Extracted page text data ::
[Start of Attachment]

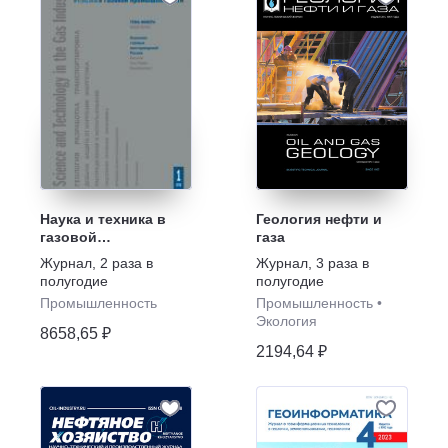
Наука и техника в
Геология нефти и
газовой
газа
промышленности
Журнал
,
2 раза в
Журнал
,
3 раза в
полугодие
полугодие
Промышленность
Промышленность
•
Экология
8658,65 ₽
2194,64 ₽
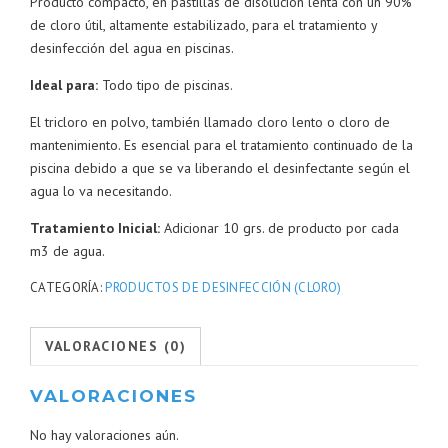
Producto compacto, en pastillas de disolución lenta con un 90%
de cloro útil, altamente estabilizado, para el tratamiento y
desinfección del agua en piscinas.
Ideal para:
Todo tipo de piscinas.
El tricloro en polvo, también llamado cloro lento o cloro de
mantenimiento. Es esencial para el tratamiento continuado de la
piscina debido a que se va liberando el desinfectante según el
agua lo va necesitando.
Tratamiento Inicial:
Adicionar 10 grs. de producto por cada
m3 de agua.
CATEGORÍA:
PRODUCTOS DE DESINFECCIÓN (CLORO)
VALORACIONES (0)
VALORACIONES
No hay valoraciones aún.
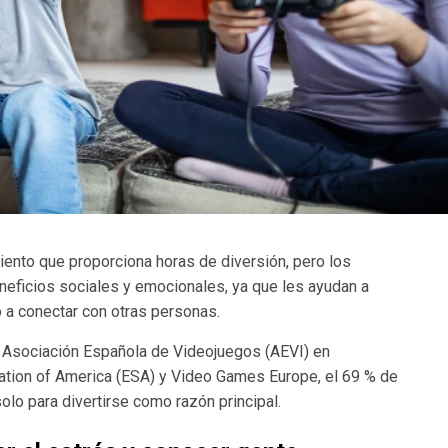
ento que proporciona horas de diversión, pero los
eficios sociales y emocionales, ya que les ayudan a
so a conectar con otras personas.
a Asociación Española de Videojuegos (AEVI) en
ation of America (ESA) y Video Games Europe, el 69 % de
olo para divertirse como razón principal.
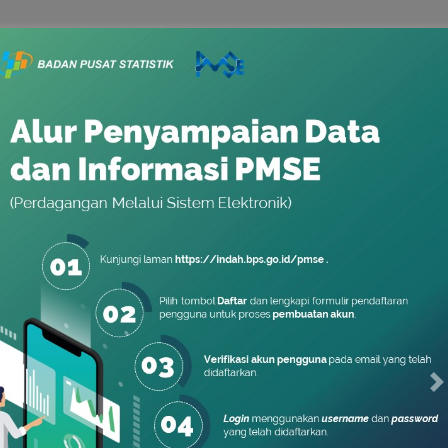
aian Data
PMSE
t bergantung pada kebijakan
dasarkan Peraturan Pemerintah
lui Sistem Elektronik (PMSE),
 untuk merekam data PMSE di
a untuk berkolaborasi merajut
Previous slide
Ne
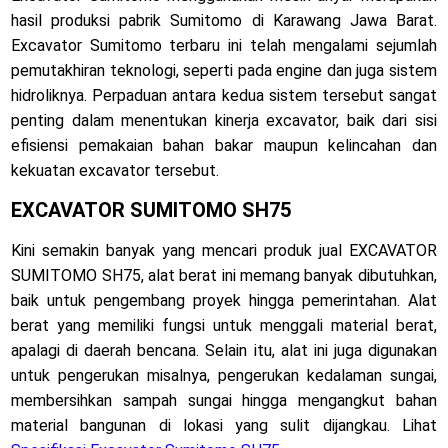
hasil produksi pabrik Sumitomo di Karawang Jawa Barat.
Excavator Sumitomo terbaru ini telah mengalami sejumlah
pemutakhiran teknologi, seperti pada engine dan juga sistem
hidroliknya. Perpaduan antara kedua sistem tersebut sangat
penting dalam menentukan kinerja excavator, baik dari sisi
efisiensi pemakaian bahan bakar maupun kelincahan dan
kekuatan excavator tersebut.
EXCAVATOR SUMITOMO SH75
Kini semakin banyak yang mencari produk jual EXCAVATOR
SUMITOMO SH75, alat berat ini memang banyak dibutuhkan,
baik untuk pengembang proyek hingga pemerintahan. Alat
berat yang memiliki fungsi untuk menggali material berat,
apalagi di daerah bencana. Selain itu, alat ini juga digunakan
untuk pengerukan misalnya, pengerukan kedalaman sungai,
membersihkan sampah sungai hingga mengangkut bahan
material bangunan di lokasi yang sulit dijangkau. Lihat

[End of Attachment]

Exercise details :: Please return the data above exactly as it stands from the line with "ento que proporciona" to the line with "hidroliknya. Perpaduan antara", keeping both of those lines but none of the pictures.

Written solution ::
ento que proporciona horas de diversión, pero los
eficios sociales y emocionales, ya que les ayudan a
so a conectar con otras personas.
a Asociación Española de Videojuegos (AEVI) en
ation of America (ESA) y Video Games Europe, el 69 % de
olo para divertirse como razón principal.
aian Data
PMSE
t bergantung pada kebijakan
dasarkan Peraturan Pemerintah
lui Sistem Elektronik (PMSE),
 untuk merekam data PMSE di
a untuk berkolaborasi merajut
Previous slide
Ne
hasil produksi pabrik Sumitomo di Karawang Jawa Barat.
Excavator Sumitomo terbaru ini telah mengalami sejumlah
pemutakhiran teknologi, seperti pada engine dan juga sistem
hidroliknya. Perpaduan antara kedua sistem tersebut sangat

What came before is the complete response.